Coherence is soft science fiction slush that simply doesn’t hold together. As four couples meet for dinner, a mysterious comet streaks through the heavens, cracking mobile phone screens, fracturing reality, and encouraging the kind of ill-informed, feng shui and quantum theory-tinged, new age, nonsense-strewn dinner party conversation that makes you hope for the end of the world.
 
The sudden appearance of doppelgängers could be the kernel of an interesting movie and the music works hard to generate suspense, but Coherence looks like a student film that was hurriedly shot with a shaky handheld camera in the director’s living room.
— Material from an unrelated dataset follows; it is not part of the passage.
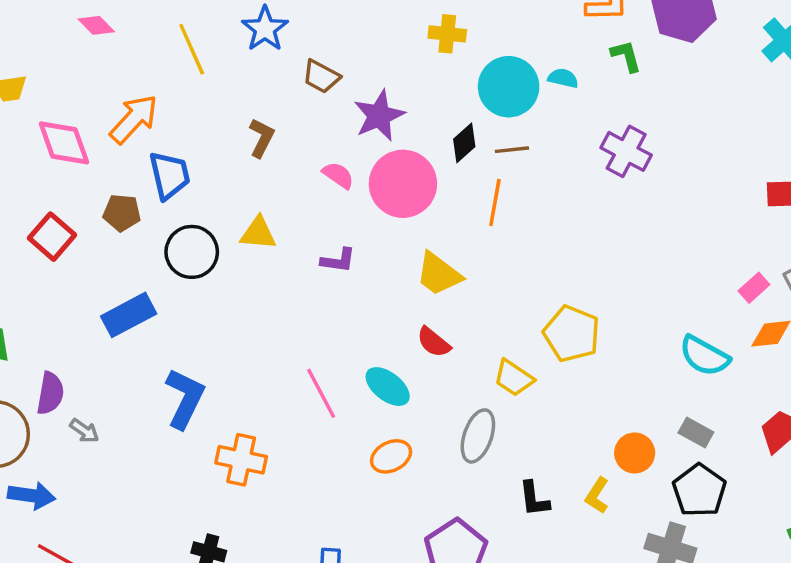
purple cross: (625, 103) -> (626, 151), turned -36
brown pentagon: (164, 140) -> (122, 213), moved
And that’s because it was.
 
Coherence emerged from an experiment in barebones filmmaking, with director James Ward Byrkit probing to discover just how much, in terms of crew, budget, script and time, is necessary “to create a compelling and narratively ambitious project”. There is something admirable about the attempt to make a movie without the excesses of the studio system. Unfortunately, the results are shallow, derivative and underwhelming. Its greatest success is in realistically recreating the inconsequential back and forth of friends chatting about matters of no interest to anyone outside their group.
 
Although there was a rough plot outline, this was not made available to most of the actors, and their varying ability to improvise dialogue is evident. Casting panders to aficionados of 90s action-fantasy TV spin-offs, with the inclusion of Nicholas Brendon (Xander from Buffy the Vampire Slayer) and Elizabeth Gracen (Amanda from Highlander: The Series). A joke about Brendon’s character having been a series regular on another 90s genre favourite, the teen-alien drama Roswell, is a shameless if mildly amusing bit of fan service. Nevertheless, the film is generally humourless and exhibits a basic level of competence that would preclude enjoying it ironically. The only thought provoked by its inconclusive ending is, “Why did I sit through that?”